At Kimi headquarters, Angela meets with a corporate muckety-muck, Natalie Chowdhury, a tremendous performance by Rita Wilson who slyly deploys her usual inherent sunny disposition to devilish effect by skewering the I-Hear-You, I-See-You, We’re-All-In-This-Together of the moment corporate credos as so much horse hockey. The character even references Angela’s trauma, only magnifying it as an empty gesture - “I’m with you, ya know,” Natalie says as a way to let you know she is not with Angela at all.

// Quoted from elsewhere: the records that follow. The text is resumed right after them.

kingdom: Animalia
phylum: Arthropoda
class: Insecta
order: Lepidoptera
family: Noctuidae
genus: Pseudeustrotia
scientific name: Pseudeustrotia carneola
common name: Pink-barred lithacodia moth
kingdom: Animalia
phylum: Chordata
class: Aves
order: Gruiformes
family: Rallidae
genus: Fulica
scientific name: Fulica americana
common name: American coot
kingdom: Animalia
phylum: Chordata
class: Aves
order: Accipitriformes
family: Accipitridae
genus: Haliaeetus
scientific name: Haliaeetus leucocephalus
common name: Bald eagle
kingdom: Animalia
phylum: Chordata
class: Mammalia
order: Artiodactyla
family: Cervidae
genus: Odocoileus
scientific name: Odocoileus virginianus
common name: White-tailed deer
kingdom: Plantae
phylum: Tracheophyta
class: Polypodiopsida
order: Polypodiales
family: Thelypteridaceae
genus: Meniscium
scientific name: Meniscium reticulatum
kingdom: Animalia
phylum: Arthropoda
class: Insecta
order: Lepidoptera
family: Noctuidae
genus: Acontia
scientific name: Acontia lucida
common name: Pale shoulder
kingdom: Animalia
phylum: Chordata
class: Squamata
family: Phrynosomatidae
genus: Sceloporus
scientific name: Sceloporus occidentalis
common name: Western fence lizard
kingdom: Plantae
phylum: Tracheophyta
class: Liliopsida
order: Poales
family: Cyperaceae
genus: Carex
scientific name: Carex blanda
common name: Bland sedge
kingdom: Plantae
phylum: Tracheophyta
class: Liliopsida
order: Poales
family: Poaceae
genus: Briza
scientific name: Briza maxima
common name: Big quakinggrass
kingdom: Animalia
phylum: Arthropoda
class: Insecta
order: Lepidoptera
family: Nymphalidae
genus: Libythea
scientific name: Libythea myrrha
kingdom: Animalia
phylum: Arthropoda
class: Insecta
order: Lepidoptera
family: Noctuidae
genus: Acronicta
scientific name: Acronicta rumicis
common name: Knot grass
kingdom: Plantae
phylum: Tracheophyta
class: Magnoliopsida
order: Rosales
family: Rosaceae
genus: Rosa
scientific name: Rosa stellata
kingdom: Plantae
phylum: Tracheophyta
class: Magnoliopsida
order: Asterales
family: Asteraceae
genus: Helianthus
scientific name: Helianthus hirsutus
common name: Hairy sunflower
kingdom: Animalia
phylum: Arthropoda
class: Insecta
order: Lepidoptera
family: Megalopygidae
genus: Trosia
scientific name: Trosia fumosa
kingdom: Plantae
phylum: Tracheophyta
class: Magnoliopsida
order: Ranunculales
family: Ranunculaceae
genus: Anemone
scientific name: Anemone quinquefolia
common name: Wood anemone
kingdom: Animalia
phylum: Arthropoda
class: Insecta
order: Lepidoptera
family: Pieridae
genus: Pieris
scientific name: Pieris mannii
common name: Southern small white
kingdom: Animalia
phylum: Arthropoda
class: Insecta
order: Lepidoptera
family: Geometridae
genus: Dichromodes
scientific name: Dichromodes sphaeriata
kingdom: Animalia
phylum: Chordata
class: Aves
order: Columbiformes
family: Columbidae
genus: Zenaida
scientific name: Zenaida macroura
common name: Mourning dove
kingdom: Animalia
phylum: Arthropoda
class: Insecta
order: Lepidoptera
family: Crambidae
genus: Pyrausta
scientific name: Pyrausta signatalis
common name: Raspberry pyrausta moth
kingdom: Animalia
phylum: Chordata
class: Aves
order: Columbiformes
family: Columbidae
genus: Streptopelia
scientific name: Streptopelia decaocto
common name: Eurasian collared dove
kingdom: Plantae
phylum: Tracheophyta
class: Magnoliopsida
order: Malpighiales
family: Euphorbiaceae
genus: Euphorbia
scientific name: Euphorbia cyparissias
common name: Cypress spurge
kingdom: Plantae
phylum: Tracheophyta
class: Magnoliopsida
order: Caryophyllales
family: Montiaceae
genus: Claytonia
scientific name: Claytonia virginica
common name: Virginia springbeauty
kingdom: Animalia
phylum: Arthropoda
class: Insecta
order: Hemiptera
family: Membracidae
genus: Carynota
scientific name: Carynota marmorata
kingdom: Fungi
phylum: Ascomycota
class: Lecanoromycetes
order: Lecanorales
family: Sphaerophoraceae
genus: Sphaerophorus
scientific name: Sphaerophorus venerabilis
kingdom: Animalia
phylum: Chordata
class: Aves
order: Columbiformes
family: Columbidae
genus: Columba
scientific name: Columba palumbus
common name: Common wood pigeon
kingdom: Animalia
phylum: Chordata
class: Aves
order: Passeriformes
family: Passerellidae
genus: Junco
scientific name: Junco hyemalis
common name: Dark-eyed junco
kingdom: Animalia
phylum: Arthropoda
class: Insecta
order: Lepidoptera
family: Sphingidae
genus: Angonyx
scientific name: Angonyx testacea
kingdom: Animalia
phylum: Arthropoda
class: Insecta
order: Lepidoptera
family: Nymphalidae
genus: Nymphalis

Rather than act as an ally, Natalie sicks a couple henchmen wolves on her underling, transforming the back half of the movie into a game of survival cat and mouse in which the crisp editing illuminates Angela’s quick-thinking.


Even with such quick thinking, however, she remains stricken by Climbing Killer Syndrome (coinage: Roger Ebert) in so far as she leads the bad guys right back to her own front door. But rather than mere dumb plotting, this proves emotionally revelatory. Because Angela thinks once she’s inside her apartment with the door locked, in her contained world, she’s safe. She isn’t, of course. And yet even as the bad guys compromise her inner sanctum, Angela finds unexpected support in the outside world. A little too neatly, perhaps, to suggest her agoraphobia has been conquered, though as a metaphor for overcoming the perpetual dread of Right Now, “Kimi” proves pretty damn potent.